*** EXERCISE MATERIALS ***

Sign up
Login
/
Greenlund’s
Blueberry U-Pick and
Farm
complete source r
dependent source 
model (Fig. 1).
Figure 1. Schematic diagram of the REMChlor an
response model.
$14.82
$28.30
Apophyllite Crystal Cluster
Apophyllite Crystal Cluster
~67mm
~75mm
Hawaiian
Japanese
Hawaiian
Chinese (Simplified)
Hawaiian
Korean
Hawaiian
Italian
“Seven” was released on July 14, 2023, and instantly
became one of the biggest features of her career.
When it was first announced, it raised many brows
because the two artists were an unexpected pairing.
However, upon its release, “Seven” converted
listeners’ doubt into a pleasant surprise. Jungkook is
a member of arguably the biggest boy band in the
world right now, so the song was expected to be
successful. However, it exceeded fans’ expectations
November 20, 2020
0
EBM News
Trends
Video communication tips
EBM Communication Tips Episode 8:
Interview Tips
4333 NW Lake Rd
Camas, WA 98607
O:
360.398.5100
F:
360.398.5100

*** End of EXERCISE MATERIALS ***

* _INSTRUCTIONS FOR THE TASK_:
From the data above, gather every line that includes the word "source".

* _TASK ANSWER_:
complete source r
dependent source 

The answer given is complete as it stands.